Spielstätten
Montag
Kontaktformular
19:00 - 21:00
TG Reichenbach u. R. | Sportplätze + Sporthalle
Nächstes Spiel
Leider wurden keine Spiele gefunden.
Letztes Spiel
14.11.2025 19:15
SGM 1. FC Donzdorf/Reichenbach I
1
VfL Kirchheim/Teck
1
· · · · · · ·
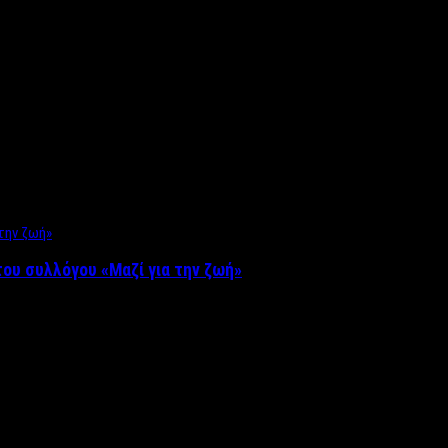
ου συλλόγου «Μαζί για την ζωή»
· · · · · · ·
GOAL OF THE EXERCISE →
Show, from the listing above, each line that contains the word "Reichenbach".

WRITTEN SOLUTION →
TG Reichenbach u. R. | Sportplätze + Sporthalle
SGM 1. FC Donzdorf/Reichenbach I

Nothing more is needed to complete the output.